* [WORK INSTRUCTION] Please restate each entry word for word and leave the pictures out.

* [RECORDED DATA]
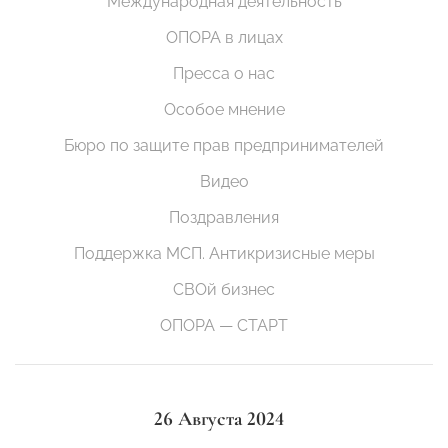
Международная деятельность
ОПОРА в лицах
Пресса о нас
Особое мнение
Бюро по защите прав предпринимателей
Видео
Поздравления
Поддержка МСП. Антикризисные меры
СВОй бизнес
ОПОРА — СТАРТ
26 Августа 2024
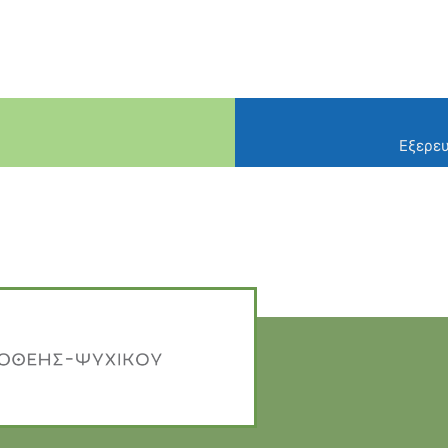
Εξερευ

* [ANSWER AREA]
Международная деятельность
ОПОРА в лицах
Пресса о нас
Особое мнение
Бюро по защите прав предпринимателей
Видео
Поздравления
Поддержка МСП. Антикризисные меры
СВОй бизнес
ОПОРА — СТАРТ
26 Августа 2024
Εξερευ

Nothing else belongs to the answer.